§ PROBLEM
Without the images, output each record below as it stands.

#### PROVIDED INFORMATION

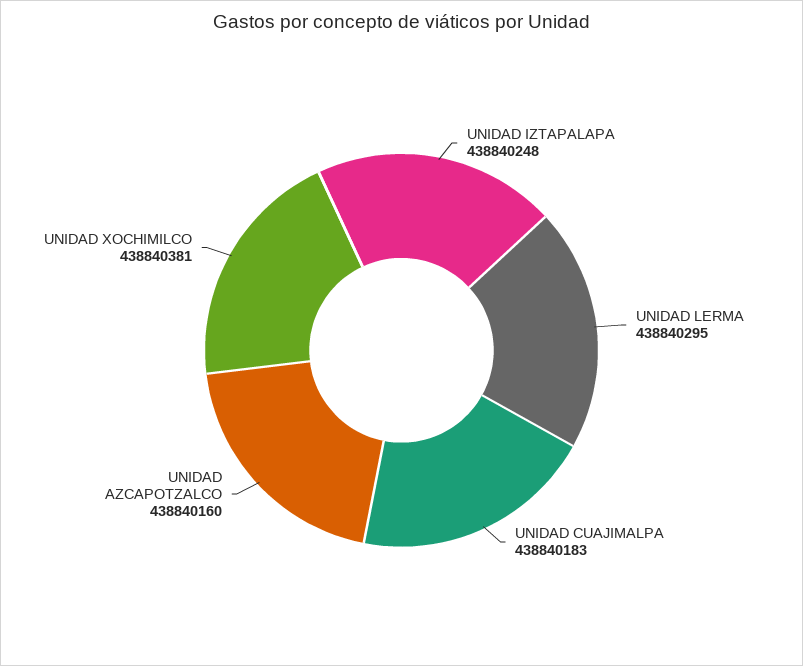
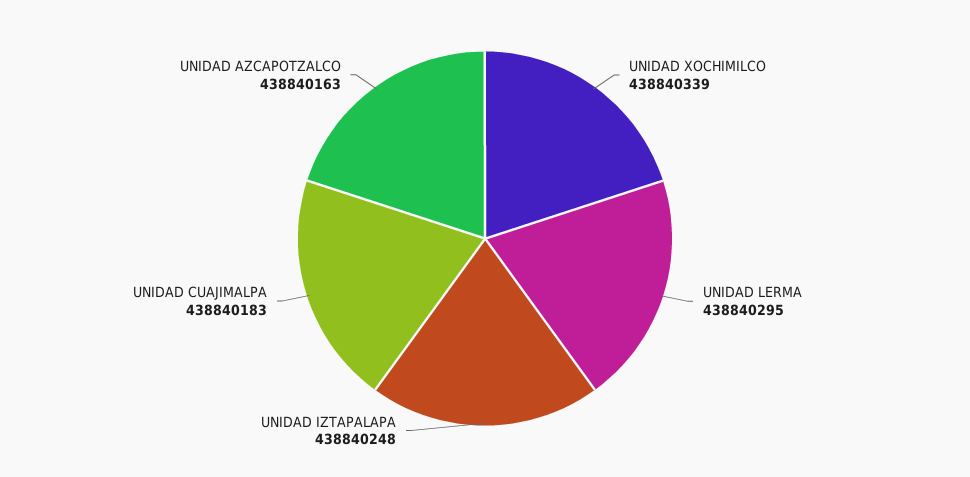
  {
    "UNIDAD IZTAPALAPA": 438840248,
    "UNIDAD LERMA": 438840295,
    "UNIDAD CUAJIMALPA": 438840183,
-   "UNIDAD AZCAPOTZALCO": 438840160,
+   "UNIDAD AZCAPOTZALCO": 438840163,
-   "UNIDAD XOCHIMILCO": 438840381
+   "UNIDAD XOCHIMILCO": 438840339
  }

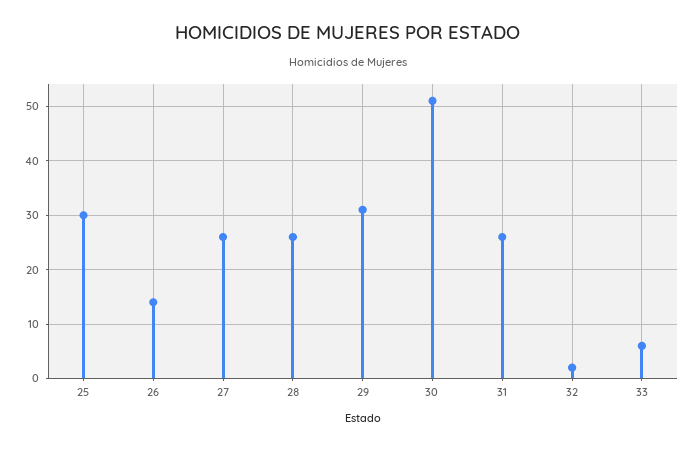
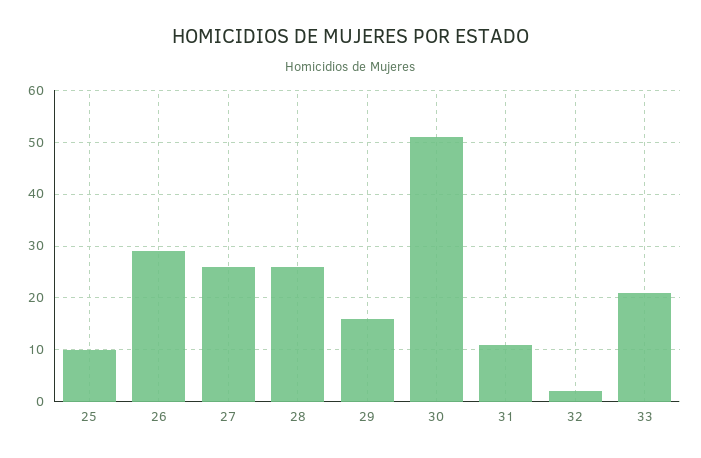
  {
-   "25": 30,
+   "25": 10,
-   "26": 15,
+   "26": 30,
    "27": 25,
    "28": 25,
-   "29": 30,
+   "29": 15,
    "30": 50,
-   "31": 25,
+   "31": 10,
    "32": 0,
-   "33": 5
+   "33": 20
  }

########

§ ANSWER TO THE PROBLEM
  {
    "UNIDAD IZTAPALAPA": 438840248,
    "UNIDAD LERMA": 438840295,
    "UNIDAD CUAJIMALPA": 438840183,
-   "UNIDAD AZCAPOTZALCO": 438840160,
+   "UNIDAD AZCAPOTZALCO": 438840163,
-   "UNIDAD XOCHIMILCO": 438840381
+   "UNIDAD XOCHIMILCO": 438840339
  }

  {
-   "25": 30,
+   "25": 10,
-   "26": 15,
+   "26": 30,
    "27": 25,
    "28": 25,
-   "29": 30,
+   "29": 15,
    "30": 50,
-   "31": 25,
+   "31": 10,
    "32": 0,
-   "33": 5
+   "33": 20
  }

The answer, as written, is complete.